_TEXT EXCERPT_:

--- Start ---

Environmental & Energy,
9th U.S. Circuit Court of Appeals
Jun. 8, 2020
Rulings in climate cases swung momentum to plaintiffs’ side
The 9th U.S. Circuit Court of Appeals recently handed California local governments a major victory in what is likely the most important climate change litigation currently underway in the United States.
Richard M. Frank
Professor of Environmental Practice UC Davis School of Law
Richard is director of the California Environmental Law & Policy Center at the UC Davis School of Law.
The 9th U.S. Circuit Court of Appeals recently handed California local governments a major victory in what is likely the most important climate change litigation currently underway in the United States.
The 9th Circuit issued decisions in two closely related cases brought by numerous California cities and counties against some of the world's most powerful oil, natural gas and coal companies. In those lawsuits, the local governments seek money damages from the fossil fuel industry for the multifaceted harms that those local jurisdictions and their residents have suffered as a result of climate change. Plaintiffs attribute those harms in major part to the greenhouse gas emissions generated by the corporate defendants' energy products.
The Court of Appeals' May 26 decisions deal with a strategically important threshold issue: Should these climate cases be litigated in California state courts -- where the local governments initially filed them -- or in federal court, as the corporate defendants prefer? In both cases, the 9th Circuit unanimously ruled that the lawsuits should be pursued in state courts. That's a key win -- though not a dispositive one -- for the California local governments in this David-vs.-Goliath legal battle.
A bit of legal background is helpful at this point: In 2011, the U.S. Supreme Court held in American Electric Power v. Connecticut, 564 U.S. 410, that state climate lawsuits against coal-fired power plant owners based on federal common law theories are "displaced" by the federal Clean Air Act. However, the justices expressly declined to address the question of whether state common law claims are similarly displaced by the act.

--- End ---

_EXERCISE 1_:
Please update the records from the start of the records up to and including the line that contains "genus: Chondrostereum", replacing "scientific name" with "species" and leaving everything else unchanged.

_PROVIDED RECORDS_:
--- Start ---

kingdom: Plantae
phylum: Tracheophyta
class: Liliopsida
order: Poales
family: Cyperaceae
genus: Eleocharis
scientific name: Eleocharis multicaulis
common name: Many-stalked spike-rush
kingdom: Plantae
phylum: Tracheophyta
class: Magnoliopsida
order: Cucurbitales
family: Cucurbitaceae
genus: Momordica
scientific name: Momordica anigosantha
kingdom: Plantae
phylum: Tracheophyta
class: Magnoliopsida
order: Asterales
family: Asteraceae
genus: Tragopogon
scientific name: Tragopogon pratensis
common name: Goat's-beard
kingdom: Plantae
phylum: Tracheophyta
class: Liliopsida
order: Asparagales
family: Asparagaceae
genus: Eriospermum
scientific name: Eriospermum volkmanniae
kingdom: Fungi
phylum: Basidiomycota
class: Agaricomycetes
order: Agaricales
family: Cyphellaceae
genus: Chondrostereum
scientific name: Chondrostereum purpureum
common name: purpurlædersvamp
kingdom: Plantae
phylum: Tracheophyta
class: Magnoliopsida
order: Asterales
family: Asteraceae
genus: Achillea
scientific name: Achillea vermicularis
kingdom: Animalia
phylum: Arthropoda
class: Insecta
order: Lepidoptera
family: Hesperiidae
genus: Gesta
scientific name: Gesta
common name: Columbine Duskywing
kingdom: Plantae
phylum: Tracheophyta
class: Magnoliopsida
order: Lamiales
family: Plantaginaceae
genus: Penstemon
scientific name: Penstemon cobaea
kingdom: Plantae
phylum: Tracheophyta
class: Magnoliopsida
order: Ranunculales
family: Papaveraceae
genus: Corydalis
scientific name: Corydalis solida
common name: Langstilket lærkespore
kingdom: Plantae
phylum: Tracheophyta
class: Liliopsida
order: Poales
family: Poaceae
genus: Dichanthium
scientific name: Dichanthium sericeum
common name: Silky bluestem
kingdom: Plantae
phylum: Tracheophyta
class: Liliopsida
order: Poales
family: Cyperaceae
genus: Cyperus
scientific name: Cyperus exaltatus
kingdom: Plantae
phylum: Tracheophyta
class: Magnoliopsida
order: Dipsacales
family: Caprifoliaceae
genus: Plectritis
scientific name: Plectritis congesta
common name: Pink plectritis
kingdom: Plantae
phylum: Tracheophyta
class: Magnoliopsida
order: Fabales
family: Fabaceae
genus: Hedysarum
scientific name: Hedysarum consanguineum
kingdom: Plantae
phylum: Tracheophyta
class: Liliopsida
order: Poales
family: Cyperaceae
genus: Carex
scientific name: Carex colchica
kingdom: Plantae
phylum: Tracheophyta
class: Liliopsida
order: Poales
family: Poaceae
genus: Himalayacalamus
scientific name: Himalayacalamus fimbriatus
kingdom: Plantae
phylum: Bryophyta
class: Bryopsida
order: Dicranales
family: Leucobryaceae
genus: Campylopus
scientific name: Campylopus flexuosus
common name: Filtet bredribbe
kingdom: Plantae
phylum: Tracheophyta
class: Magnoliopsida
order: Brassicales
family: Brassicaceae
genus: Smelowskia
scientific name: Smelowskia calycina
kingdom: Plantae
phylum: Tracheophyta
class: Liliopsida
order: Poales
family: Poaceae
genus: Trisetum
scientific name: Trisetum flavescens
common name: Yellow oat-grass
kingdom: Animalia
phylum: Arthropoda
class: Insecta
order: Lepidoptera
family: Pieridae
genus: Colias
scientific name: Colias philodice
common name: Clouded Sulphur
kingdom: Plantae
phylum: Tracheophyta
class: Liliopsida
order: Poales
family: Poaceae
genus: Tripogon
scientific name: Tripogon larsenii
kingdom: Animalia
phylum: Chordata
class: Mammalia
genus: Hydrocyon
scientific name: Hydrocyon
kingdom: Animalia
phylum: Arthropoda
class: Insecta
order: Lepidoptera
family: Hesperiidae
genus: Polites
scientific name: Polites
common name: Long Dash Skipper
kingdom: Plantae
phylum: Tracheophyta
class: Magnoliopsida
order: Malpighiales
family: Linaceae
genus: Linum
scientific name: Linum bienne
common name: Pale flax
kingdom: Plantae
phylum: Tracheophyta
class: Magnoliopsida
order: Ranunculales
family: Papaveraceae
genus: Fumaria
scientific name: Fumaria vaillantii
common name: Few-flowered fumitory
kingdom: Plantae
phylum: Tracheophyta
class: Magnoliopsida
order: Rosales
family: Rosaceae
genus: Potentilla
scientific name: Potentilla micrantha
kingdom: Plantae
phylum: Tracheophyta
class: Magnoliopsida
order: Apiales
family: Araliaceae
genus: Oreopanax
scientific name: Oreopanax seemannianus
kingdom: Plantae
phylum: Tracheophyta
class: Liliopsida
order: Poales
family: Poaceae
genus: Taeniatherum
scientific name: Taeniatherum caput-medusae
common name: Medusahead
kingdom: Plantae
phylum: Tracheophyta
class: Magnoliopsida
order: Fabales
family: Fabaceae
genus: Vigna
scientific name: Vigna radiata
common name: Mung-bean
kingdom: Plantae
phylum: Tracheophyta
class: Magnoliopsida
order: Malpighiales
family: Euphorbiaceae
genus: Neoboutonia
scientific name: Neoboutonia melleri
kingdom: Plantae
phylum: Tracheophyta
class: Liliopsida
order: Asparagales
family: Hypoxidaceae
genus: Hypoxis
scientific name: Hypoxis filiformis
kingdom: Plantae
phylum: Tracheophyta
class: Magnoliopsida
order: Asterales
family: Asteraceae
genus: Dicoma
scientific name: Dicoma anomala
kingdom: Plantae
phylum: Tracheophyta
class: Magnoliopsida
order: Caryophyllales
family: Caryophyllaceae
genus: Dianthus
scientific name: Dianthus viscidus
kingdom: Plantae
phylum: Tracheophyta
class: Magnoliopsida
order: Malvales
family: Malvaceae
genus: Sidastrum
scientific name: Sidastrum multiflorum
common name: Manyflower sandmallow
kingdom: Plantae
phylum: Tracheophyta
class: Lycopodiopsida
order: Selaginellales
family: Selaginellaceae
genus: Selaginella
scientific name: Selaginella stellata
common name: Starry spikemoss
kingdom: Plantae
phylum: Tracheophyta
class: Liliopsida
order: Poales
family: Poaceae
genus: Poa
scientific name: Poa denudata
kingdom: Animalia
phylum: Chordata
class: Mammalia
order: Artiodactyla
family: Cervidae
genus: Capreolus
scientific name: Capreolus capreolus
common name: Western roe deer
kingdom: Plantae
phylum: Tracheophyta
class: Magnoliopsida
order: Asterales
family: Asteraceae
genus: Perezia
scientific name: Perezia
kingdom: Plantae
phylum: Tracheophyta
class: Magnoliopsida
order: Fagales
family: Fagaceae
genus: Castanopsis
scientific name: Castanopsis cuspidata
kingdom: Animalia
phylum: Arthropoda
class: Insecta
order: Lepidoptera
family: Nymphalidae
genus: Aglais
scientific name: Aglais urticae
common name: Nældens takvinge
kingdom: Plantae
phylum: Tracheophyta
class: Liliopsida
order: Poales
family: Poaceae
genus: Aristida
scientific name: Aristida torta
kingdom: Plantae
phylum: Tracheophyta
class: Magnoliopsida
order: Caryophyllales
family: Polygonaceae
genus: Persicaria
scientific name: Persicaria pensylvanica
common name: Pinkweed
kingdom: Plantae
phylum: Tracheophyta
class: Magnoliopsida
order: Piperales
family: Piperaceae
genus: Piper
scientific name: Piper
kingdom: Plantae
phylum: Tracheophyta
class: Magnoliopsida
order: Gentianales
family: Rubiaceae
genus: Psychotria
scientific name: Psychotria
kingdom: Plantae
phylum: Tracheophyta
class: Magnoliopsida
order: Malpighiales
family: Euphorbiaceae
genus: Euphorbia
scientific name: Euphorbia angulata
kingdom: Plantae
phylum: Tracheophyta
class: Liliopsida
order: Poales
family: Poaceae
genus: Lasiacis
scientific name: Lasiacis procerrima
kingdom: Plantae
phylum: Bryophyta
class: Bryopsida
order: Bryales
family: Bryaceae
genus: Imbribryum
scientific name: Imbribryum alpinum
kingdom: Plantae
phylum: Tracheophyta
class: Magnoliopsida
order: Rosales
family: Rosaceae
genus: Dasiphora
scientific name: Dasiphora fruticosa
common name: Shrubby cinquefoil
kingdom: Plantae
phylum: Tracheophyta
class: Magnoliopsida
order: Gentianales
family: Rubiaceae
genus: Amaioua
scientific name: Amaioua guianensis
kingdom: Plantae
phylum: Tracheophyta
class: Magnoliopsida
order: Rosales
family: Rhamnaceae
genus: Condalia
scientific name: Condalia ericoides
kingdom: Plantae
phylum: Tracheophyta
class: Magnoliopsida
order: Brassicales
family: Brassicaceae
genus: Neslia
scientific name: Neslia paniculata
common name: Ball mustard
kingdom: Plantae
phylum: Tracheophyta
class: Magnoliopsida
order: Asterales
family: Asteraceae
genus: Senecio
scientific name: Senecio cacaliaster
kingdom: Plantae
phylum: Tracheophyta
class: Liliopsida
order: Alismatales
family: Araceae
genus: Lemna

--- End ---

_EXERCISE 2_:
In the climate litigation article, which 2011 U.S. Supreme Court case held that climate lawsuits against coal-fired power plant owners based on federal common law are displaced by the Clean Air Act?

_WRITTEN ANSWER 1_:
kingdom: Plantae
phylum: Tracheophyta
class: Liliopsida
order: Poales
family: Cyperaceae
genus: Eleocharis
species: Eleocharis multicaulis
common name: Many-stalked spike-rush
kingdom: Plantae
phylum: Tracheophyta
class: Magnoliopsida
order: Cucurbitales
family: Cucurbitaceae
genus: Momordica
species: Momordica anigosantha
kingdom: Plantae
phylum: Tracheophyta
class: Magnoliopsida
order: Asterales
family: Asteraceae
genus: Tragopogon
species: Tragopogon pratensis
common name: Goat's-beard
kingdom: Plantae
phylum: Tracheophyta
class: Liliopsida
order: Asparagales
family: Asparagaceae
genus: Eriospermum
species: Eriospermum volkmanniae
kingdom: Fungi
phylum: Basidiomycota
class: Agaricomycetes
order: Agaricales
family: Cyphellaceae
genus: Chondrostereum

_WRITTEN ANSWER 2_:
American Electric Power v. Connecticut, 564 U.S. 410.